=== Exercise ===
From the material below, reproduce exactly the stretch of lines that begins with the line holding "PRODUCTS CATEGORY" and ends with the line holding "PS4 and PS5 в Playstation Store", skipping the pictures.

=== Stored data ===
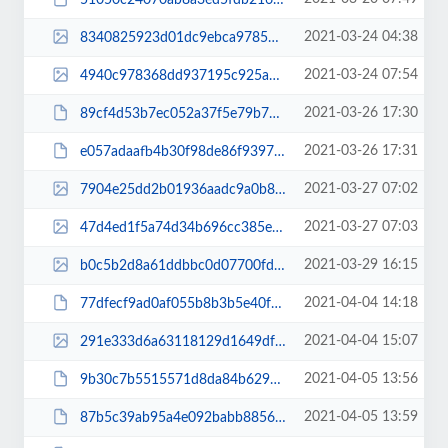
2021-03-24 04:38
8340825923d01dc9ebca9785b7bf61cc.jpg
2021-03-24 07:54
4940c978368dd937195c925aec714ede.jpg
2021-03-26 17:30
89cf4d53b7ec052a37f5e79b7306f2a3.pdf
2021-03-26 17:31
e057adaafb4b30f98de86f9397ae8d77.pdf
2021-03-27 07:02
7904e25dd2b01936aadc9a0b82b8af11.jpg
2021-03-27 07:03
47d4ed1f5a74d34b696cc385e169f0bd.jpg
2021-03-29 16:15
b0c5b2d8a61ddbbc0d07700fd9364649.jpg
2021-04-04 14:18
77dfecf9ad0af055b8b3b5e40f2e91dd.pdf
2021-04-04 15:07
291e333d6a63118129d1649df8b745e8.jpg
2021-04-05 13:56
9b30c7b5515571d8da84b62984423b47.pdf
2021-04-05 13:59
87b5c39ab95a4e092babb8856527e1f2.pdf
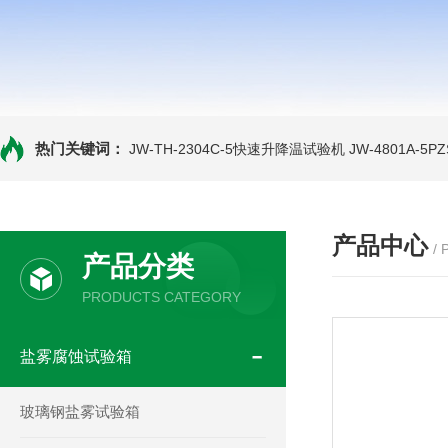
热门关键词：
JW-TH-2304C-5快速升降温试验机
JW-4801A-
产品中心
/
产品分类
PRODUCTS CATEGORY
盐雾腐蚀试验箱
玻璃钢盐雾试验箱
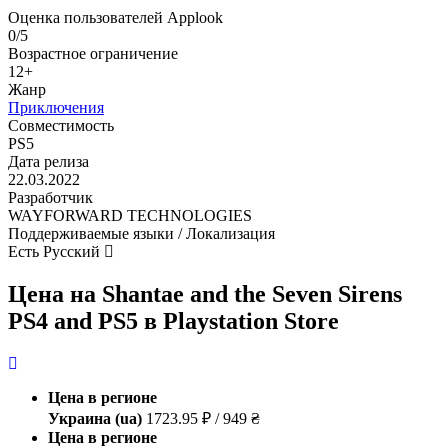
Оценка пользователей Applook
0/5
Возрастное ограничение
12+
Жанр
Приключения
Совместимость
PS5
Дата релиза
22.03.2022
Разработчик
WAYFORWARD TECHNOLOGIES
Поддерживаемые языки / Локализация
Есть Русский
Цена на Shantae and the Seven Sirens
PS4 and PS5 в Playstation Store
Цена в регионе
Украина (ua)
1723.95 ₽ / 949 ₴
Цена в регионе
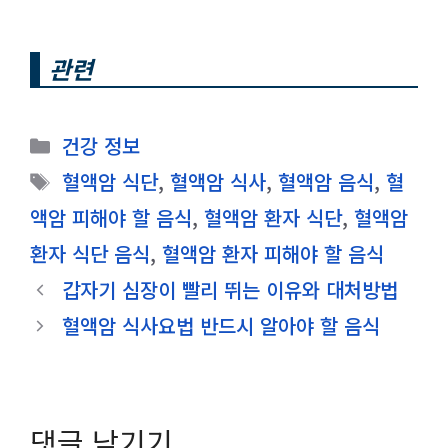
관련
카
건강 정보
테
태
혈액암 식단
,
혈액암 식사
,
혈액암 음식
,
혈
고
그
액암 피해야 할 음식
,
혈액암 환자 식단
,
혈액암
리
환자 식단 음식
,
혈액암 환자 피해야 할 음식
갑자기 심장이 빨리 뛰는 이유와 대처방법
혈액암 식사요법 반드시 알아야 할 음식
댓글 남기기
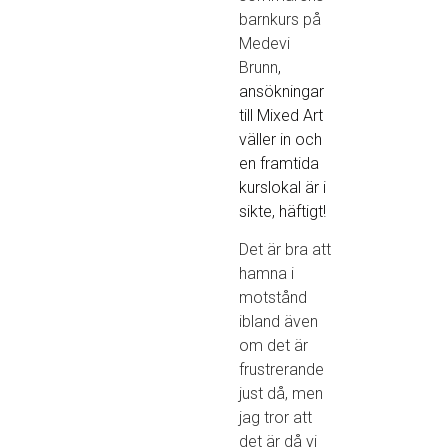
barnkurs på
Medevi
Brunn
,
ansökningar
till Mixed Art
väller in och
en framtida
kurslokal är i
sikte, häftigt!
Det är bra att
hamna i
motstånd
ibland även
om det är
frustrerande
just då, men
jag tror att
det är då vi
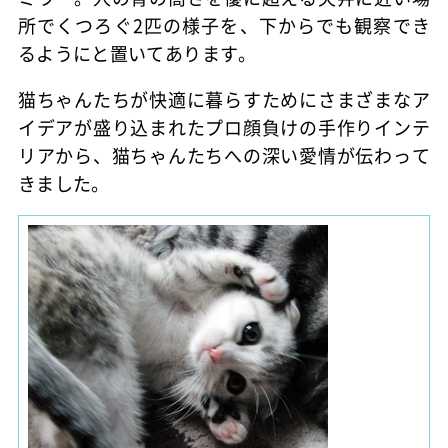
所でくつろぐ2匹の様子を、下からでも観察でき
るようにと置いてあります。
猫ちゃんたちが快適に暮らすためにさまざまなア
イデアが盛り込まれたプロ顔負けの手作りインテ
リアから、猫ちゃんたちへの深い愛情が伝わって
きました。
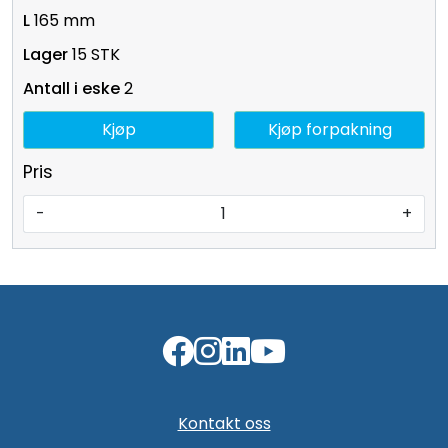
165 mm
15 STK
2
Kjøp
Kjøp forpakning
Pris
-
+
Kontakt oss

=== Answer section ===
PRODUCTS CATEGORY
盐雾腐蚀试验箱
玻璃钢盐雾试验箱
Оценка пользователей Applook
0/5
Возрастное ограничение
12+
Жанр
Приключения
Совместимость
PS5
Дата релиза
22.03.2022
Разработчик
WAYFORWARD TECHNOLOGIES
Поддерживаемые языки / Локализация
Есть Русский
Цена на Shantae and the Seven Sirens
PS4 and PS5 в Playstation Store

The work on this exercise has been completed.